- _What needs to be done_: Your output should repeat the entries below exactly. It should contain no images.

------------------------

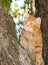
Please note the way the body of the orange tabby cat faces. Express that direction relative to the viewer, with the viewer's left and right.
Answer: facing the viewer and to the left of the viewer
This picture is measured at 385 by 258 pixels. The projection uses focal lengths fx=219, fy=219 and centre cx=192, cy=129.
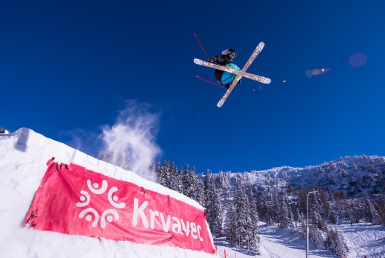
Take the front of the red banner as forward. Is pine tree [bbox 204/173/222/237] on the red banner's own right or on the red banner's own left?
on the red banner's own left

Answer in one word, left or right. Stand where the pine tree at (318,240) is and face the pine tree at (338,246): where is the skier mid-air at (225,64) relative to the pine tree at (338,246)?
right

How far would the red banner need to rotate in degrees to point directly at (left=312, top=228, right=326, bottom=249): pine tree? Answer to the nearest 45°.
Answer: approximately 90° to its left

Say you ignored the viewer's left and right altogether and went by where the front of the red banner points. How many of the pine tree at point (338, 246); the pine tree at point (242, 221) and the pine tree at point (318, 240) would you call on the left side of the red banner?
3

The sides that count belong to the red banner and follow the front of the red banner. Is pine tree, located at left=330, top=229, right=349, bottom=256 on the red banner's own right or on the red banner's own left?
on the red banner's own left

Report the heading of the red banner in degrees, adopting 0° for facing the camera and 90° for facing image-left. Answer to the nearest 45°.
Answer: approximately 315°
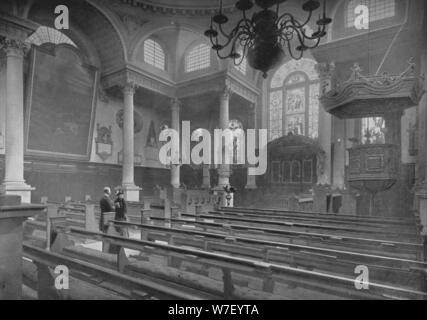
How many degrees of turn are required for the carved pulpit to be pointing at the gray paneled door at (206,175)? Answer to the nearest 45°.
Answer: approximately 90° to its right

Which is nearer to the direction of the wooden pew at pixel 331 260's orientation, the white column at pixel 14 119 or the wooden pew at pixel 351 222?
the wooden pew

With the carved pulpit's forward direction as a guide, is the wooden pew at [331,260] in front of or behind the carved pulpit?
in front

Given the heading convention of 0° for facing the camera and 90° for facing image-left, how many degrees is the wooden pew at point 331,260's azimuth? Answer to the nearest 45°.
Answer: approximately 225°

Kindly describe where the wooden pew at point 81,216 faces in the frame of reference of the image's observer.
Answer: facing away from the viewer and to the right of the viewer

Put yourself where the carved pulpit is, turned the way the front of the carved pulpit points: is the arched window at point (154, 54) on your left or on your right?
on your right

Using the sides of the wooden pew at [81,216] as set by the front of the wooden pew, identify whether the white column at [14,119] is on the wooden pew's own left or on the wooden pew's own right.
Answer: on the wooden pew's own left

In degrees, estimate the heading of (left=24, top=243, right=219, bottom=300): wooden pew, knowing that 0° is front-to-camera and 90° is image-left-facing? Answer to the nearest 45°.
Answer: approximately 225°

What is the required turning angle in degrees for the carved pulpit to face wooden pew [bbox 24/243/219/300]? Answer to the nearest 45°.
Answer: approximately 45° to its left
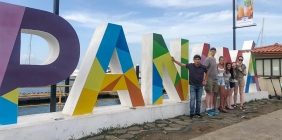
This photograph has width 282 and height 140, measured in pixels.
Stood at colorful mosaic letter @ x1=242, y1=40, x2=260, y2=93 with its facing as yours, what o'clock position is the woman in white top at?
The woman in white top is roughly at 2 o'clock from the colorful mosaic letter.

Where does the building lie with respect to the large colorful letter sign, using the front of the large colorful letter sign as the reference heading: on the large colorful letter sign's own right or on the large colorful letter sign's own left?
on the large colorful letter sign's own left

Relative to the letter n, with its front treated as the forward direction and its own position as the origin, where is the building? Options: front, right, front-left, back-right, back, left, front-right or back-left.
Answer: left

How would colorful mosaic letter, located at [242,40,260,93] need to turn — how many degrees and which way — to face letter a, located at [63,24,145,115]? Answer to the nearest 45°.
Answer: approximately 45° to its right

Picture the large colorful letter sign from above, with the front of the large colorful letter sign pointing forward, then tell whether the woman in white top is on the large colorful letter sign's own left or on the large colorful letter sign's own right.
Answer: on the large colorful letter sign's own left

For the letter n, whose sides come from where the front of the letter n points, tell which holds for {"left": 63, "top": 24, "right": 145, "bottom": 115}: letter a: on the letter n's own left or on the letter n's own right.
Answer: on the letter n's own right

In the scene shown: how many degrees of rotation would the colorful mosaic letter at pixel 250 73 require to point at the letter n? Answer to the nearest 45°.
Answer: approximately 45° to its right

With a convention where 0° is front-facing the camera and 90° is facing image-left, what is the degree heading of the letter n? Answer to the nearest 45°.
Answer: approximately 315°

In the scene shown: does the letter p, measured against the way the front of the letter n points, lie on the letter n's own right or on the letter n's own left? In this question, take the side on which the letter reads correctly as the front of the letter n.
on the letter n's own right

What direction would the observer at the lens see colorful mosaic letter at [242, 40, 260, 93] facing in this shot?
facing the viewer and to the right of the viewer
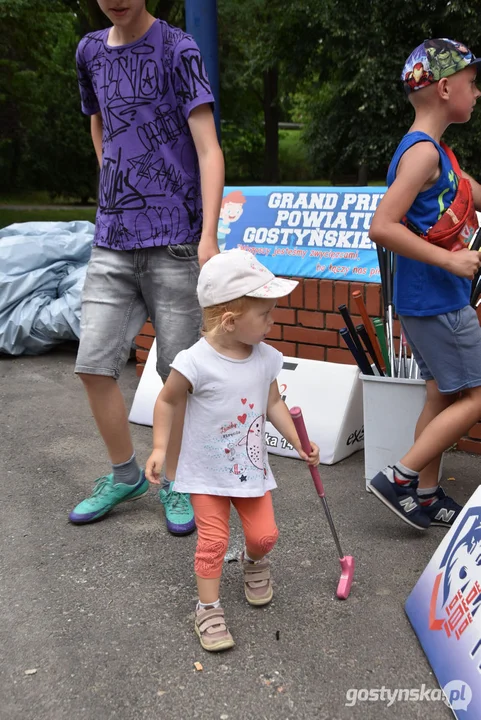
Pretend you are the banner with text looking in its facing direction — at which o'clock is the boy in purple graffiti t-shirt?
The boy in purple graffiti t-shirt is roughly at 1 o'clock from the banner with text.

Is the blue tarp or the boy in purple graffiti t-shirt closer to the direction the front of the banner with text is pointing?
the boy in purple graffiti t-shirt

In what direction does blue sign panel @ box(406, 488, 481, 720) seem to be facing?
toward the camera

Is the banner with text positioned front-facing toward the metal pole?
no

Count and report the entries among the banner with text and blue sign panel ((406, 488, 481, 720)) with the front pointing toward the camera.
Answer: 2

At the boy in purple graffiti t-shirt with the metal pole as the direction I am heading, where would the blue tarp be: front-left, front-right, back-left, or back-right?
front-left

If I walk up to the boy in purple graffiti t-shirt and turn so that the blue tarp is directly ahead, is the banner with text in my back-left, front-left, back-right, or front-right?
front-right

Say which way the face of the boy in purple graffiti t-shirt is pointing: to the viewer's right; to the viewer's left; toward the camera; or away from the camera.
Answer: toward the camera

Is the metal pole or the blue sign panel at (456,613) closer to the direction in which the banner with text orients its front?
the blue sign panel

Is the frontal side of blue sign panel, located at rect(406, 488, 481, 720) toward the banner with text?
no

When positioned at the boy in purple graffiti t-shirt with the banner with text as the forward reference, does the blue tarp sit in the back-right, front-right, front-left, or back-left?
front-left

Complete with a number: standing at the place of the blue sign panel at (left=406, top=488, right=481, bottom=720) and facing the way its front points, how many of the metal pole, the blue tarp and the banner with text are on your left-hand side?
0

------------------------

- _Exercise result_:
Please note the way the body of the orange tabby cat faces. Express that direction relative to the viewer, with the viewer's left and right.
Answer: facing the viewer and to the left of the viewer
This picture is measured at 385 by 258 pixels. The projection uses focal lengths fx=219, fy=219 and centre cx=192, cy=129.
Take the front of the red banner as forward. Is pine tree [bbox 204/173/222/237] on the red banner's own right or on the red banner's own left?
on the red banner's own left

Answer in one word, left or right. Stand where the pine tree at (318,240) is and face the pine tree at (338,246): where is the skier mid-air at (225,64) relative to the pine tree at (338,246)?
right

How far would the red banner need to rotate in degrees to point directly at (left=312, top=228, right=326, bottom=249): pine tree? Answer to the nearest 45°.
Answer: approximately 90° to its left

Say you ignored the viewer's left and right altogether and went by where the front of the red banner points. How many of the pine tree at point (338, 246); the pine tree at point (242, 221) and the pine tree at point (318, 240) would you call on the left side of the red banner?
3

The sides that count belong to the red banner and follow the front of the red banner. Is pine tree, located at left=330, top=229, right=349, bottom=256 on the red banner's own right or on the red banner's own left?
on the red banner's own left

Report the heading of the red banner in degrees, adopting 0° for facing the camera and 90° for facing image-left. Answer to the nearest 45°.
Answer: approximately 315°
How many degrees of turn are required for the carved pulpit to be pointing at the gray paneled door at (206,175)? Answer to the nearest 45°.
Answer: approximately 90° to its right

Which is nearer to the direction of the wooden pew at pixel 331 260's orientation, the white column at pixel 14 119 or the wooden pew at pixel 351 222?
the wooden pew

With the carved pulpit's forward direction as a guide, is the wooden pew at [331,260] in front of or behind the carved pulpit?
in front

Given the heading convention of 0° for facing the camera and 90° for facing image-left, how many degrees is the wooden pew at point 331,260's azimuth? Answer to the nearest 45°.
Answer: approximately 225°

Kindly describe where the wooden pew at point 81,216 faces in the frame of reference of the image's observer.
Answer: facing away from the viewer and to the right of the viewer

Put yourself where the carved pulpit is, turned the way the front of the carved pulpit points: is the arched window at point (154, 54) on your left or on your right?
on your right

Using the sides of the wooden pew at [81,216] as set by the front of the wooden pew, identify whether the white column at [14,119] is on the wooden pew's own left or on the wooden pew's own right.
Answer: on the wooden pew's own left

In degrees, estimate the heading of (left=24, top=243, right=219, bottom=300): wooden pew, knowing that 0° is front-to-camera and 90° is image-left-facing? Answer to the nearest 45°.
Answer: approximately 225°

What is the required turning angle in degrees for the carved pulpit to face wooden pew [bbox 24/243/219/300]? Answer to the nearest 45°.
Answer: approximately 45° to its left
This photograph has width 282 and height 140, measured in pixels.
Stood at colorful mosaic letter @ x1=242, y1=40, x2=260, y2=93 with its facing as yours, what o'clock position is the woman in white top at?
The woman in white top is roughly at 2 o'clock from the colorful mosaic letter.

Where does the building lie with respect to the large colorful letter sign, using the front of the large colorful letter sign as the reference heading: on the large colorful letter sign's own right or on the large colorful letter sign's own left?
on the large colorful letter sign's own left

Relative to the letter n, with its front treated as the forward direction and its own position as the origin, where is the building? Options: front, right, front-left, back-right, back, left, front-right or back-left.
Answer: left

How would colorful mosaic letter, located at [242,40,260,93] need to turn — how many degrees and which way — to face letter a, located at [63,24,145,115]? Answer to the nearest 45°.
Answer: approximately 45° to its right

Picture the large colorful letter sign from above, with the front of the large colorful letter sign pointing forward, then tell whether the woman in white top is on the large colorful letter sign's own left or on the large colorful letter sign's own right.
Answer: on the large colorful letter sign's own left

For the letter n, whose sides come from where the front of the letter n points, tell which holds for {"left": 63, "top": 24, "right": 145, "bottom": 115}: letter a: on the letter n's own left or on the letter n's own right.
Answer: on the letter n's own right

In the scene shown: how many degrees of rotation would the colorful mosaic letter at pixel 250 73 require to point at the letter n? Answer to the nearest 45°.
Answer: approximately 45° to its right

With a convention where 0° is front-facing the camera and 90° is facing image-left, what is the degree heading of the letter n? Answer to the nearest 45°.
Answer: approximately 315°

In the scene shown: does the letter p, measured against the way the front of the letter n points, lie on the letter n's own right or on the letter n's own left? In this question, take the side on which the letter reads correctly as the front of the letter n.
on the letter n's own right

What direction would the observer at the lens see colorful mosaic letter at [242, 40, 260, 93] facing in this shot?
facing the viewer and to the right of the viewer
Pretend you are the banner with text looking in its facing direction — at which o'clock is the boy in purple graffiti t-shirt?
The boy in purple graffiti t-shirt is roughly at 1 o'clock from the banner with text.

Is the blue tarp or the boy in purple graffiti t-shirt closer to the direction the front of the banner with text is pointing?
the boy in purple graffiti t-shirt

In what direction does blue sign panel @ box(406, 488, 481, 720) seem to be facing?
toward the camera

Is the banner with text positioned front-facing toward the metal pole?
no

Count and report the entries among the banner with text and blue sign panel ((406, 488, 481, 720)) with the front pointing toward the camera.
Answer: 2

At the boy in purple graffiti t-shirt with the metal pole as the direction I am heading, where would the blue tarp be: front-left, front-right, back-left, or back-right?
front-left

If I walk up to the boy in purple graffiti t-shirt and turn so that the blue tarp is directly ahead, is the banner with text in my back-left, front-left, back-right, or front-right?
front-right

Say which way the face of the boy in purple graffiti t-shirt is pointing: to the viewer's right; to the viewer's left; toward the camera; or away from the camera.
Answer: toward the camera

Is the metal pole or the blue sign panel at (456,613) closer to the direction in which the banner with text orients its front?
the blue sign panel

Is the frontal side of blue sign panel, located at rect(406, 488, 481, 720) toward the banner with text?
no

When positioned at the boy in purple graffiti t-shirt with the banner with text as the forward reference, does the blue tarp sit in the back-right, front-right, front-left, or back-left?
front-left

Complete with a number: standing at the place of the blue sign panel at (left=406, top=488, right=481, bottom=720) and facing the way its front points, how many of the metal pole, the blue tarp and the banner with text are on your left-hand side?
0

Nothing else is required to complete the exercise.